▶ TASK GOAL
Can you render the material, from its first line through the line that contains "extrude(context, id +", as a JSON list of strings, one string per line, skipping blank lines and omitting the pictures?

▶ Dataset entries
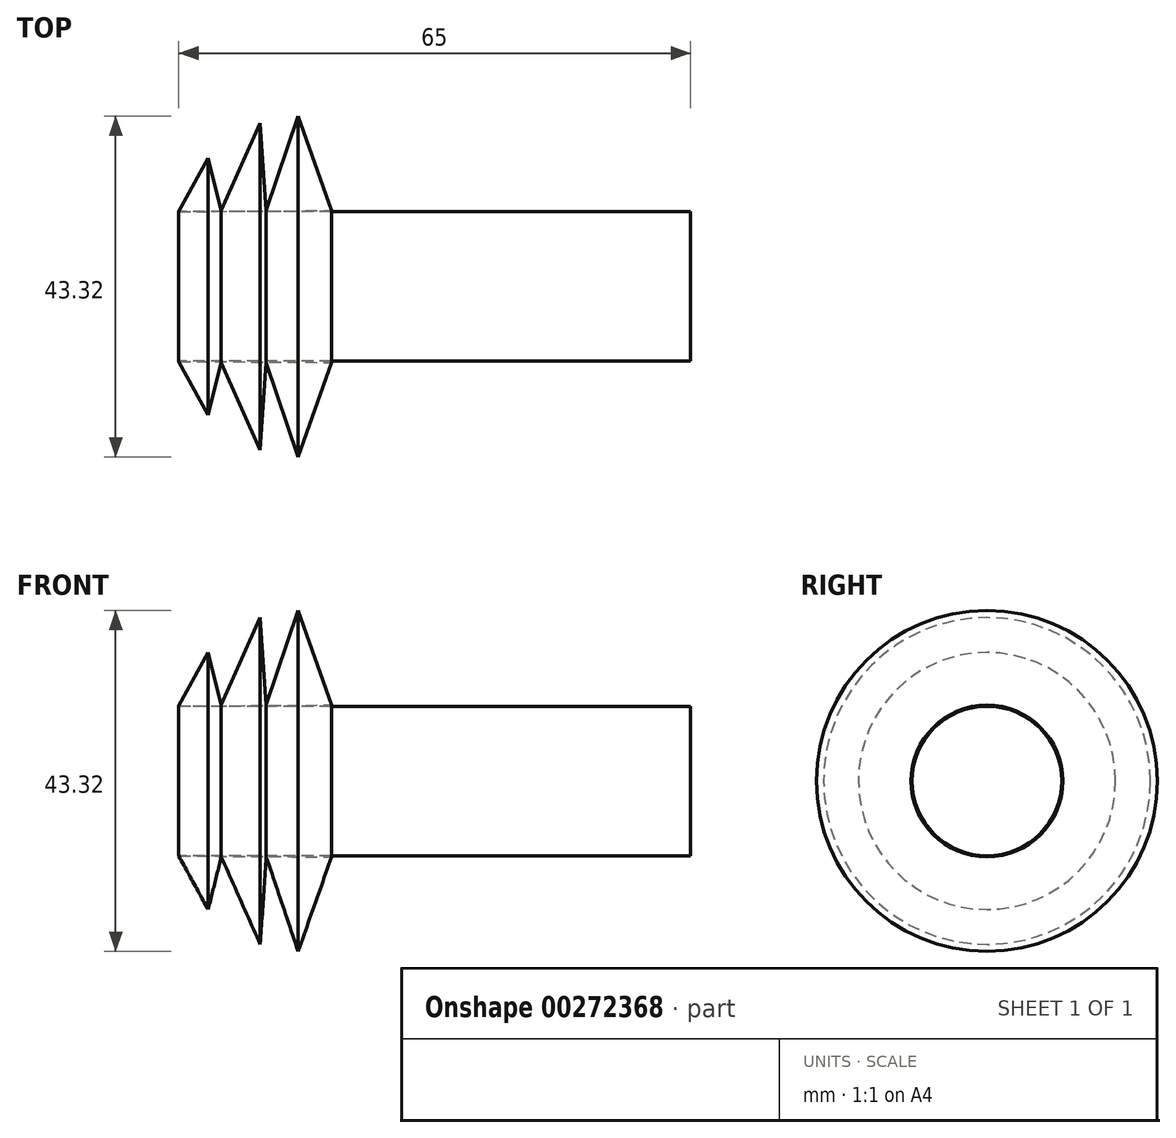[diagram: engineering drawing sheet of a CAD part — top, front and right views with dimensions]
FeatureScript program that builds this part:
annotation { "Feature Type Name" : "Feature", "Feature Type Description" : "" }
export const myFeature = defineFeature(function(context is Context, id is Id, definition is map)
    precondition{}
    {
        {
            var Q0;
            Q0=qCreatedBy(makeId("Right.planeOp"),FACE);
            var sketch = newSketch(context, id + "F0", { "sketchPlane" : qUnion([Q0])});
            skCircle(sketch, "E0", {"center": v(0, 0) * mm, "radius": 9.5 * mm});
            skSolve(sketch);
        }
        {
            var Q0;
            Q0=makeQuery(id+"F0.imprint","IMPRINT",FACE,{"disambiguationData":[TD([[makeQuery(id+"F0.imprint","IMPRINT",EDGE,{"derivedFrom":sQuery(id+"F0.wireOp",EDGE,"E0")}),1.0]])]});
            extrude(context, id + "F1", {"entities" : qUnion([Q0]), "depth" : 65 * mm});
        }
        {
            var Q0;
            Q0=qCreatedBy(makeId("Front.planeOp"),FACE);
            var sketch = newSketch(context, id + "F2", { "sketchPlane" : qUnion([Q0])});
            skLineSegment(sketch, "E1", {"start": v(0, 9.51) * mm, "end": v(3.73, 16.32) * mm});
            skLineSegment(sketch, "E2", {"start": v(3.73, 16.32) * mm, "end": v(5.4, 9.64) * mm});
            skLineSegment(sketch, "E3", {"start": v(5.4, 9.64) * mm, "end": v(10.35, 20.76) * mm});
            skLineSegment(sketch, "E4", {"start": v(10.35, 20.76) * mm, "end": v(11.12, 9.64) * mm});
            skLineSegment(sketch, "E5", {"start": v(11.12, 9.64) * mm, "end": v(15.17, 21.66) * mm});
            skLineSegment(sketch, "E6", {"start": v(15.17, 21.66) * mm, "end": v(19.4, 9.64) * mm});
            skLineSegment(sketch, "E7", {"start": v(19.4, 9.64) * mm, "end": v(0, 9.51) * mm});
            skSolve(sketch);
        }
        {
            var Q0;
            Q0 = qSketchRegion(id + "F2", true);
            var Q1;
            Q1=makeQuery(id+"F1.opExtrude","SWEPT_FACE",FACE,{"disambiguationData":[OSD([sQuery(id+"F0.wireOp",EDGE,"E0")])]});
            revolve(context, id + "F3", {"entities" : qUnion([Q0]), "axis" : qUnion([Q1]), "revolveType" : RevolveType.FULL});
        }
    });
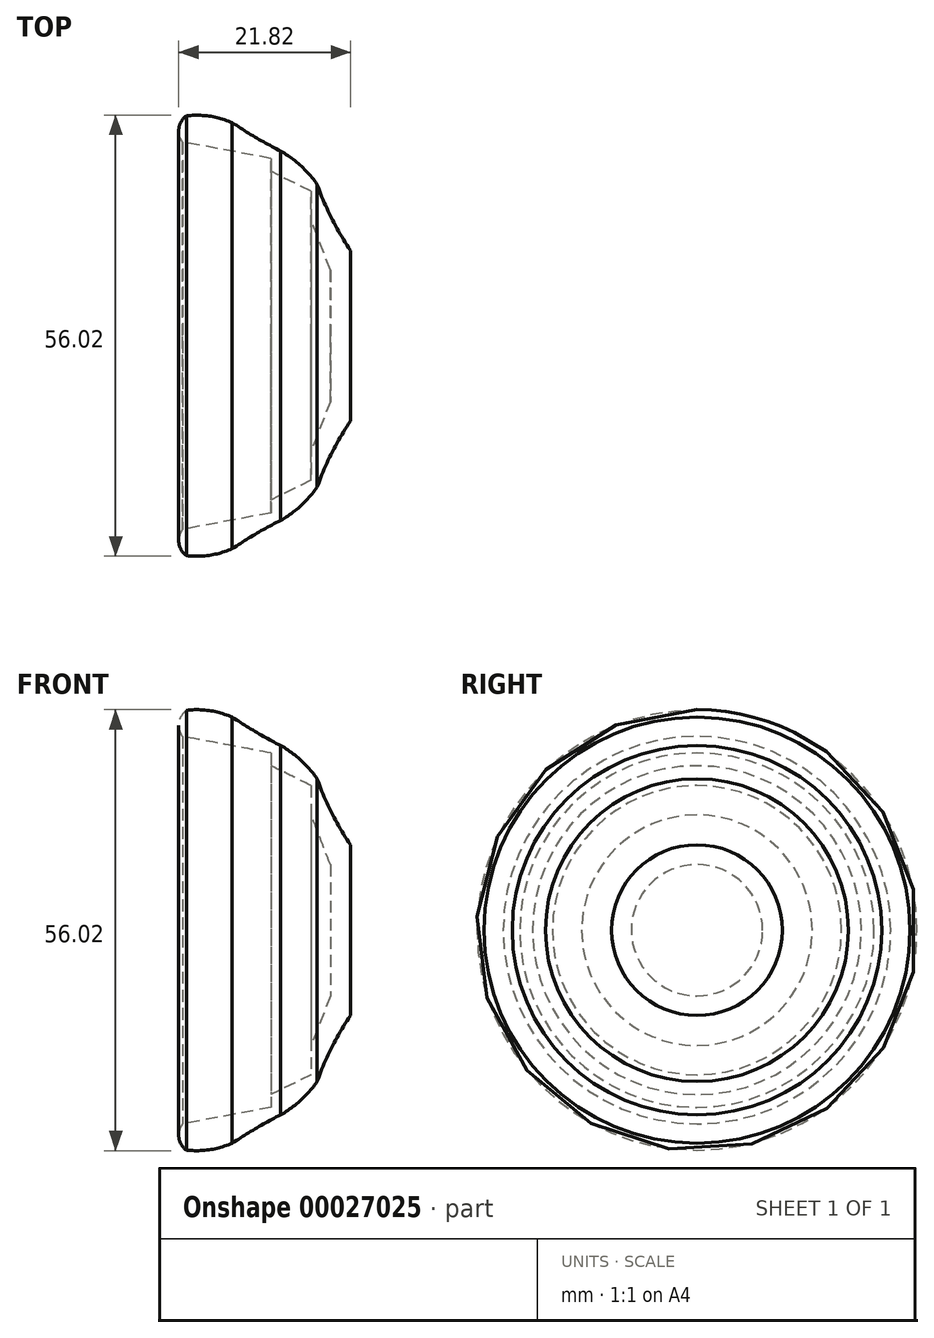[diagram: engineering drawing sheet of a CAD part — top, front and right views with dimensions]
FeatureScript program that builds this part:
annotation { "Feature Type Name" : "Feature", "Feature Type Description" : "" }
export const myFeature = defineFeature(function(context is Context, id is Id, definition is map)
    precondition{}
    {
        {
            var Q0;
            Q0=qCreatedBy(makeId("Front.planeOp"),FACE);
            var sketch = newSketch(context, id + "F0", { "sketchPlane" : qUnion([Q0])});
            skLineSegment(sketch, "E0", {"start": v(0, 0) * mm, "end": v(0, 10.84) * mm});
            skLineSegment(sketch, "E1", {"start": v(0, 10.84) * mm, "end": v(-4.23, 15.67) * mm});
            skLineSegment(sketch, "E2", {"start": v(-4.23, 15.67) * mm, "end": v(-4.23, 19.22) * mm});
            skLineSegment(sketch, "E3", {"start": v(-4.23, 19.22) * mm, "end": v(-8.88, 21.55) * mm});
            skLineSegment(sketch, "E4", {"start": v(-8.88, 21.55) * mm, "end": v(-8.88, 23.46) * mm});
            skLineSegment(sketch, "E5", {"start": v(-8.88, 23.46) * mm, "end": v(-15.02, 24.61) * mm});
            skLineSegment(sketch, "E6", {"start": v(-15.02, 24.61) * mm, "end": v(-15.02, 27.06) * mm});
            skLineSegment(sketch, "E7", {"start": v(-15.02, 27.06) * mm, "end": v(-20.83, 27.94) * mm});
            skLineSegment(sketch, "E8", {"start": v(-20.83, 27.94) * mm, "end": v(-21.34, 24.61) * mm});
            skLineSegment(sketch, "E9", {"start": v(-21.34, 24.61) * mm, "end": v(-10.1, 22.5) * mm});
            skLineSegment(sketch, "E10", {"start": v(-10.1, 22.5) * mm, "end": v(-10.1, 20.88) * mm});
            skLineSegment(sketch, "E11", {"start": v(-10.1, 20.88) * mm, "end": v(-5, 18.37) * mm});
            skLineSegment(sketch, "E12", {"start": v(-5, 18.37) * mm, "end": v(-5, 14.65) * mm});
            skLineSegment(sketch, "E13", {"start": v(-5, 14.65) * mm, "end": v(-2.55, 8.34) * mm});
            skLineSegment(sketch, "E14", {"start": v(-2.55, 8.34) * mm, "end": v(-2.55, 0) * mm});
            skLineSegment(sketch, "E15", {"start": v(-2.55, 0) * mm, "end": v(0, 0) * mm});
            skArc(sketch, "E16", {"start": v(-20.83, 27.94) * mm, "mid": v(-21.8, 26.38) * mm, "end": v(-21.34, 24.61) * mm});
            skArc(sketch, "E17", {"start": v(-15.02, 27.06) * mm, "mid": v(-17.87, 27.88) * mm, "end": v(-20.83, 27.94) * mm});
            skArc(sketch, "E18", {"start": v(-15.02, 27.06) * mm, "mid": v(-12, 25.16) * mm, "end": v(-8.88, 23.46) * mm});
            skArc(sketch, "E19", {"start": v(-4.23, 19.22) * mm, "mid": v(-6.32, 21.6) * mm, "end": v(-8.88, 23.46) * mm});
            skArc(sketch, "E20", {"start": v(-4.23, 19.22) * mm, "mid": v(-2.38, 14.9) * mm, "end": v(0, 10.84) * mm});
            skSolve(sketch);
        }
        {
            var Q0;
            Q0=makeQuery(id+"F0.imprint","IMPRINT",FACE,{"disambiguationData":[TD([[makeQuery(id+"F0.imprint","IMPRINT",EDGE,{"derivedFrom":sQuery(id+"F0.wireOp",EDGE,"E0")}),1.0]])]});
            var Q1;
            Q1=sQuery(id+"F0.wireOp",EDGE,"E15");
            revolve(context, id + "F1", {"entities" : qUnion([Q0]), "axis" : qUnion([Q1]), "revolveType" : RevolveType.FULL});
        }
        {
            var Q0;
            Q0 = qSketchRegion(id + "F0", true);
            var Q1;
            Q1=sQuery(id+"F0.wireOp",EDGE,"E15");
            revolve(context, id + "F2", {"operationType" : NewBodyOperationType.ADD, "entities" : qUnion([Q0]), "axis" : qUnion([Q1]), "revolveType" : RevolveType.FULL});
        }
    });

▶ THE RESULT
[
  "[diagram: engineering drawing sheet of a CAD part — top, front and right views with dimensions]",
  "FeatureScript program that builds this part:",
  "annotation { \"Feature Type Name\" : \"Feature\", \"Feature Type Description\" : \"\" }",
  "export const myFeature = defineFeature(function(context is Context, id is Id, definition is map)",
  "    precondition{}",
  "    {",
  "        {",
  "            var Q0;",
  "            Q0=qCreatedBy(makeId(\"Right.planeOp\"),FACE);",
  "            var sketch = newSketch(context, id + \"F0\", { \"sketchPlane\" : qUnion([Q0])});",
  "            skCircle(sketch, \"E0\", {\"center\": v(0, 0) * mm, \"radius\": 9.5 * mm});",
  "            skSolve(sketch);",
  "        }",
  "        {",
  "            var Q0;",
  "            Q0=makeQuery(id+\"F0.imprint\",\"IMPRINT\",FACE,{\"disambiguationData\":[TD([[makeQuery(id+\"F0.imprint\",\"IMPRINT\",EDGE,{\"derivedFrom\":sQuery(id+\"F0.wireOp\",EDGE,\"E0\")}),1.0]])]});",
  "            extrude(context, id + \"F1\", {\"entities\" : qUnion([Q0]), \"depth\" : 65 * mm});"
]